En politique, la manipulation des chiffres et des esprits est parfois légion. Dans le contexte actuel, la clarté idéologique, dont certains depuis 2017 cherchent à gommer les clivages, demeure cruciale.
Non, une politique d’insertion de droite n’est pas la même qu’une politique de gauche.
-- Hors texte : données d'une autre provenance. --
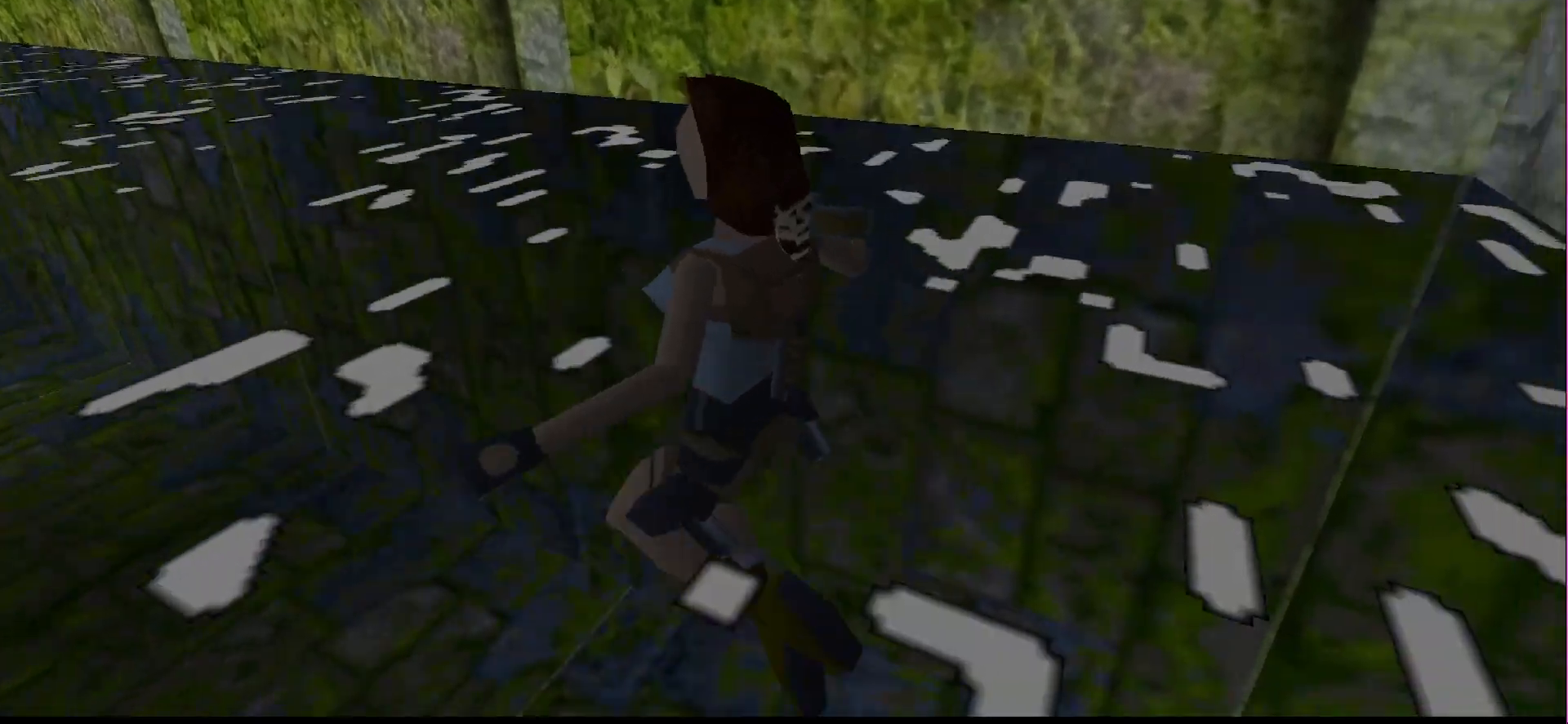
{"buttons": ["DPAD_UP"], "events": []}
Alors que certains cherchent à construire une 3ème voie visant à feindre un pseudo-rassemblement politique, toute stigmatisation ou objectifs chiffrés très rudes restent étrangers à l’idée que derrière l’insertion il n’y a pas qu’un retour vers l’emploi mais également une remobilisation sociale plus large.
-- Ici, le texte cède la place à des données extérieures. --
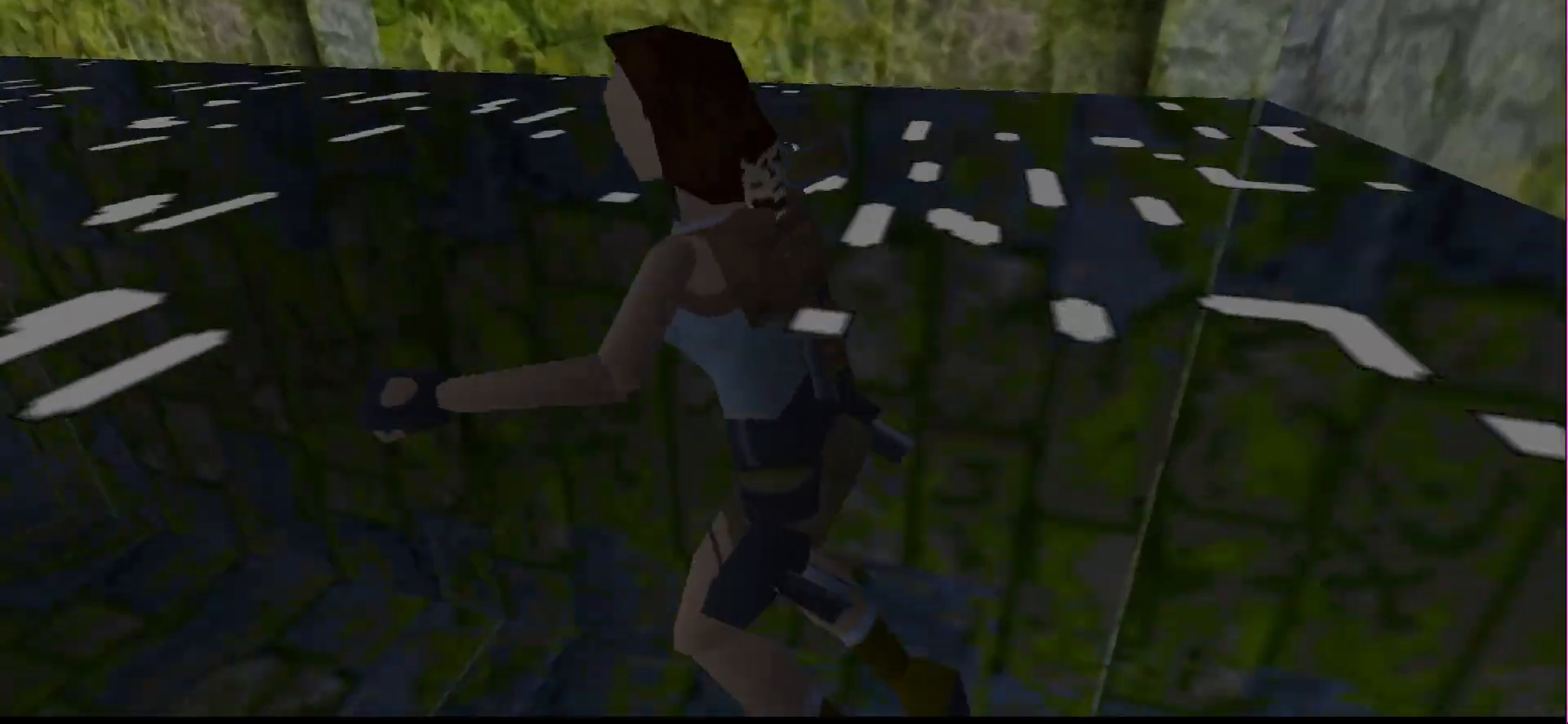
{"buttons": ["DPAD_UP"], "events": []}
Le Conseil départemental du Finistère cherche depuis 2021 à atteindre des objectifs chiffrés très précis. Alors, 3 000 allocataires du RSA en moins, est-ce un “bon chiffre” ? Marteler que l’objectif 2025 est de 1 000 allocataires de moins, est-ce sociétalement juste, réaliste et responsable ?
En Finistère, 40% des ménages finistériens éligibles au RSA ne le touchent pas, pour diverses raisons. Quels objectifs chiffrés de lutte contre le non-recours sont fixés ? Aucun.
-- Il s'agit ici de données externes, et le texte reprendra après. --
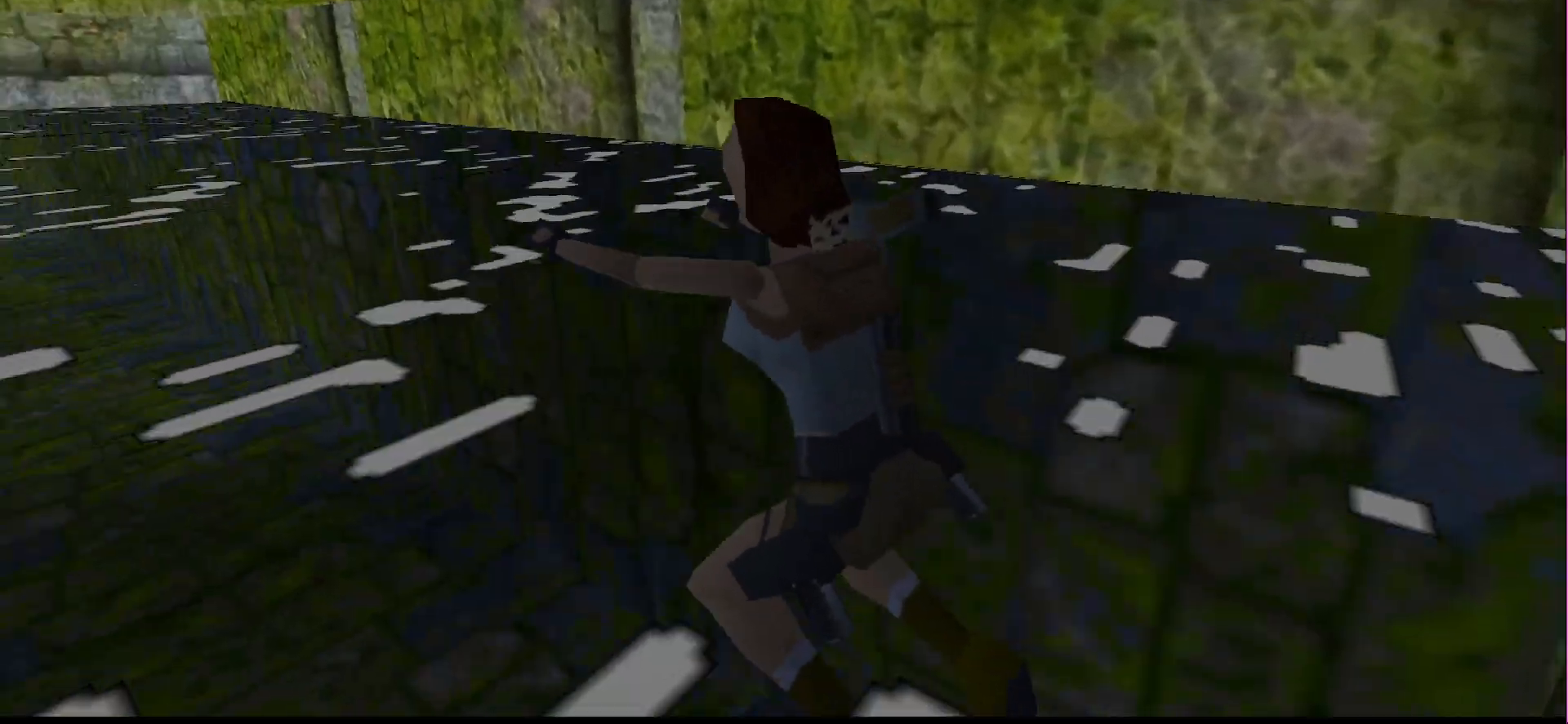
{"buttons": ["DPAD_UP"], "events": []}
Combien de Finistériens qui basculent dans la précarité et qui ne touchent pas le RSA, le Conseil départemental va-t-il aller chercher et ainsi accompagner vers un quotidien moins difficile ? En 2025, ce sera 1 000 allocataires de moins pour combien de ménages éligibles nouvellement accompagnés en plus ?
Parce que pérorer sur des politiques « efficaces » lorsque l’on réalise un double mutisme sur une dynamique nationale similaire, et l’occultation des 40% d’éligibles non-allocataires, questionne sincèrement sur l’idéologie de la politique d’insertion du Département.
Parallèlement, voir les chiffres bruts des allocataires du RSA baisser, interroge sur les issues du parcours d’insertion de ces allocataires. Le coaching intensif envers les allocataires pour les guider avec force vers l’emploi a-t-il comme issue une insertion professionnelle durable et réussie ? Quid des relances très fortes pour guider les personnes en situation de handicap hors du RSA et bénéficier de l’Allocation Adulte Handicapé (AAH), certes plus avantageuse pour le bénéficiaire mais surtout qui permet de réduire mécaniquement le nombre d’allocataires ? Quid des abandons d’allocataires qui n’ont pas pu instruire sereinement leur démarche, avec humanité et accompagnement, et trop souvent moqués voire stigmatisés ? Ces chiffres précis, réclamés par de nombreux acteurs, demeurent quant à eux, non transparents.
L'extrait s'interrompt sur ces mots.